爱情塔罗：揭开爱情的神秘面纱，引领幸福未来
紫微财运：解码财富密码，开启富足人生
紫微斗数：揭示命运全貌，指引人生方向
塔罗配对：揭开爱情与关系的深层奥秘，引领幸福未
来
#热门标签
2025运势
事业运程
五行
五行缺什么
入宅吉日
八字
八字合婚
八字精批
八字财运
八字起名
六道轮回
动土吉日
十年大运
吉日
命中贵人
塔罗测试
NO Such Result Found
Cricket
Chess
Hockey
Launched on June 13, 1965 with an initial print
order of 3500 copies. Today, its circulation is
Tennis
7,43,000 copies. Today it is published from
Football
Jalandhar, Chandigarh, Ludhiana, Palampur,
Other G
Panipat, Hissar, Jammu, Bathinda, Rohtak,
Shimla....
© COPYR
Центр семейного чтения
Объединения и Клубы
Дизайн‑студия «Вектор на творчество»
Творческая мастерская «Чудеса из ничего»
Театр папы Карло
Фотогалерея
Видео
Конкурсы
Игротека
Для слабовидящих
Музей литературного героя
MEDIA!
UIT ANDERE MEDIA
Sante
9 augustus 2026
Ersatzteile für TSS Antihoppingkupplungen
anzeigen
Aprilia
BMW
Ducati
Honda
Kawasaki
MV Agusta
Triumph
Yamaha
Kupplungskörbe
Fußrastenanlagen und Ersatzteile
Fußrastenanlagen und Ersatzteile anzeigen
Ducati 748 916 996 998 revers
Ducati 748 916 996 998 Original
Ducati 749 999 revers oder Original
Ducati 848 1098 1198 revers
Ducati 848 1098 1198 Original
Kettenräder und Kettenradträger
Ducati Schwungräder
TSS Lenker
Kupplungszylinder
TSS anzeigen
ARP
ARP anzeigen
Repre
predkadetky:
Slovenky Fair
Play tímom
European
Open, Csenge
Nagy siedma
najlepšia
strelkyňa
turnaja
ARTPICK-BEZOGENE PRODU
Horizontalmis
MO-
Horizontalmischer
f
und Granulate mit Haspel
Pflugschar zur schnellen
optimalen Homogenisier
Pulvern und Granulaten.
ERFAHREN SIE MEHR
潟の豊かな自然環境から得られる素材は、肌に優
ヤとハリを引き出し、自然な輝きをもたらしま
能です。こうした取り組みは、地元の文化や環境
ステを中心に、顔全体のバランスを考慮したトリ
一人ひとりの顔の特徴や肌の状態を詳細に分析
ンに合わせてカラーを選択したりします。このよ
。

• [Task objective]:
Reproduce all of the data above, substituting "ansehen" for every occurrence of "anzeigen" and leaving everything else unchanged.

• [Output for this exercise]:
爱情塔罗：揭开爱情的神秘面纱，引领幸福未来
紫微财运：解码财富密码，开启富足人生
紫微斗数：揭示命运全貌，指引人生方向
塔罗配对：揭开爱情与关系的深层奥秘，引领幸福未
来
#热门标签
2025运势
事业运程
五行
五行缺什么
入宅吉日
八字
八字合婚
八字精批
八字财运
八字起名
六道轮回
动土吉日
十年大运
吉日
命中贵人
塔罗测试
NO Such Result Found
Cricket
Chess
Hockey
Launched on June 13, 1965 with an initial print
order of 3500 copies. Today, its circulation is
Tennis
7,43,000 copies. Today it is published from
Football
Jalandhar, Chandigarh, Ludhiana, Palampur,
Other G
Panipat, Hissar, Jammu, Bathinda, Rohtak,
Shimla....
© COPYR
Центр семейного чтения
Объединения и Клубы
Дизайн‑студия «Вектор на творчество»
Творческая мастерская «Чудеса из ничего»
Театр папы Карло
Фотогалерея
Видео
Конкурсы
Игротека
Для слабовидящих
Музей литературного героя
MEDIA!
UIT ANDERE MEDIA
Sante
9 augustus 2026
Ersatzteile für TSS Antihoppingkupplungen
ansehen
Aprilia
BMW
Ducati
Honda
Kawasaki
MV Agusta
Triumph
Yamaha
Kupplungskörbe
Fußrastenanlagen und Ersatzteile
Fußrastenanlagen und Ersatzteile ansehen
Ducati 748 916 996 998 revers
Ducati 748 916 996 998 Original
Ducati 749 999 revers oder Original
Ducati 848 1098 1198 revers
Ducati 848 1098 1198 Original
Kettenräder und Kettenradträger
Ducati Schwungräder
TSS Lenker
Kupplungszylinder
TSS ansehen
ARP
ARP ansehen
Repre
predkadetky:
Slovenky Fair
Play tímom
European
Open, Csenge
Nagy siedma
najlepšia
strelkyňa
turnaja
ARTPICK-BEZOGENE PRODU
Horizontalmis
MO-
Horizontalmischer
f
und Granulate mit Haspel
Pflugschar zur schnellen
optimalen Homogenisier
Pulvern und Granulaten.
ERFAHREN SIE MEHR
潟の豊かな自然環境から得られる素材は、肌に優
ヤとハリを引き出し、自然な輝きをもたらしま
能です。こうした取り組みは、地元の文化や環境
ステを中心に、顔全体のバランスを考慮したトリ
一人ひとりの顔の特徴や肌の状態を詳細に分析
ンに合わせてカラーを選択したりします。このよ
。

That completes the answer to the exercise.